EXERCISE PROMPT
Keyword search on "shown": report each line of the records that contains it.
--- RECORDS FOR THE EXERCISE Enclosed Below ---
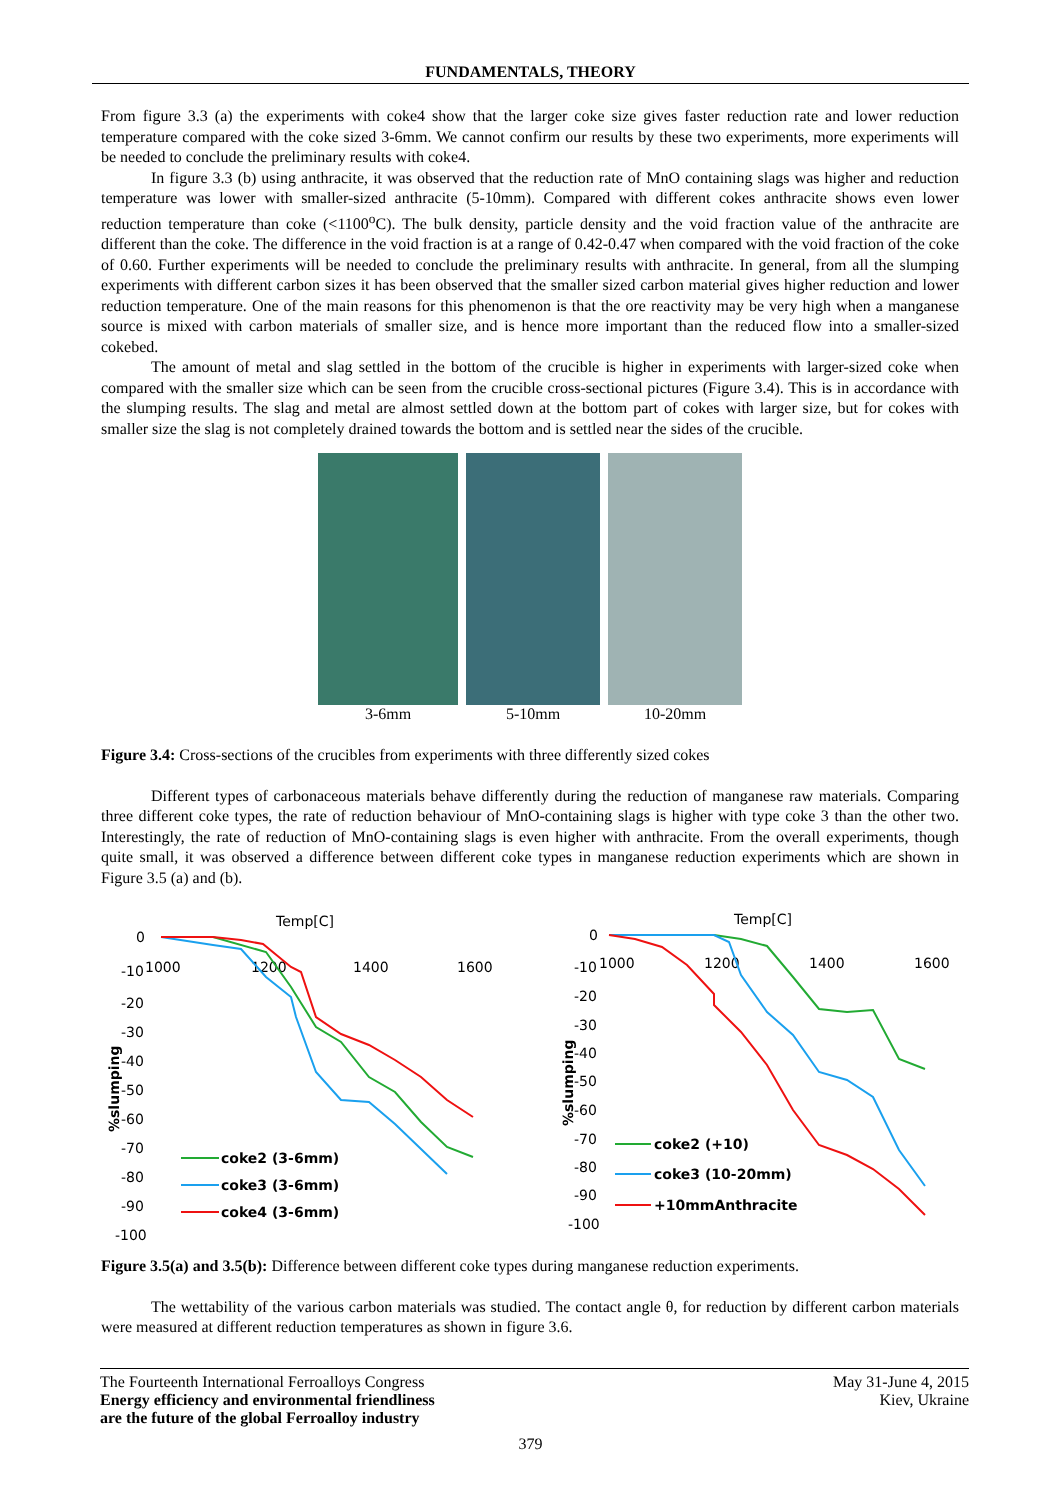FUNDAMENTALS, THEORY
From figure 3.3 (a) the experiments with coke4 show that the larger coke size gives faster reduction rate and lower reduction temperature compared with the coke sized 3-6mm. We cannot confirm our results by these two experiments, more experiments will be needed to conclude the preliminary results with coke4.
In figure 3.3 (b) using anthracite, it was observed that the reduction rate of MnO containing slags was higher and reduction temperature was lower with smaller-sized anthracite (5-10mm). Compared with different cokes anthracite shows even lower reduction temperature than coke (<1100<sup>o</sup>C). The bulk density, particle density and the void fraction value of the anthracite are different than the coke. The difference in the void fraction is at a range of 0.42-0.47 when compared with the void fraction of the coke of 0.60. Further experiments will be needed to conclude the preliminary results with anthracite. In general, from all the slumping experiments with different carbon sizes it has been observed that the smaller sized carbon material gives higher reduction and lower reduction temperature. One of the main reasons for this phenomenon is that the ore reactivity may be very high when a manganese source is mixed with carbon materials of smaller size, and is hence more important than the reduced flow into a smaller-sized cokebed.
The amount of metal and slag settled in the bottom of the crucible is higher in experiments with larger-sized coke when compared with the smaller size which can be seen from the crucible cross-sectional pictures (Figure 3.4). This is in accordance with the slumping results. The slag and metal are almost settled down at the bottom part of cokes with larger size, but for cokes with smaller size the slag is not completely drained towards the bottom and is settled near the sides of the crucible.
3-6mm 5-10mm 10-20mm
Figure 3.4: Cross-sections of the crucibles from experiments with three differently sized cokes
Different types of carbonaceous materials behave differently during the reduction of manganese raw materials. Comparing three different coke types, the rate of reduction behaviour of MnO-containing slags is higher with type coke 3 than the other two. Interestingly, the rate of reduction of MnO-containing slags is even higher with anthracite. From the overall experiments, though quite small, it was observed a difference between different coke types in manganese reduction experiments which are shown in Figure 3.5 (a) and (b).
Temp[C]
0
-10
1000
1200
1400
1600
-20
-30
-40
-50
-60
-70
-80
-90
-100
%slumping
coke2 (3-6mm)
coke3 (3-6mm)
coke4 (3-6mm)
Temp[C]
0
-10
1000
1200
1400
1600
-20
-30
-40
-50
-60
-70
-80
-90
-100
%slumping
coke2 (+10)
coke3 (10-20mm)
+10mmAnthracite
Figure 3.5(a) and 3.5(b): Difference between different coke types during manganese reduction experiments.
The wettability of the various carbon materials was studied. The contact angle θ, for reduction by different carbon materials were measured at different reduction temperatures as shown in figure 3.6.
The Fourteenth International Ferroalloys Congress
Energy efficiency and environmental friendliness
are the future of the global Ferroalloy industry
May 31-June 4, 2015
Kiev, Ukraine
379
--- End of Enclosed RECORDS FOR THE EXERCISE ---
WRITTEN RESPONSE
Different types of carbonaceous materials behave differently during the reduction of manganese raw materials. Comparing three different coke types, the rate of reduction behaviour of MnO-containing slags is higher with type coke 3 than the other two. Interestingly, the rate of reduction of MnO-containing slags is even higher with anthracite. From the overall experiments, though quite small, it was observed a difference between different coke types in manganese reduction experiments which are shown in Figure 3.5 (a) and (b).
The wettability of the various carbon materials was studied. The contact angle θ, for reduction by different carbon materials were measured at different reduction temperatures as shown in figure 3.6.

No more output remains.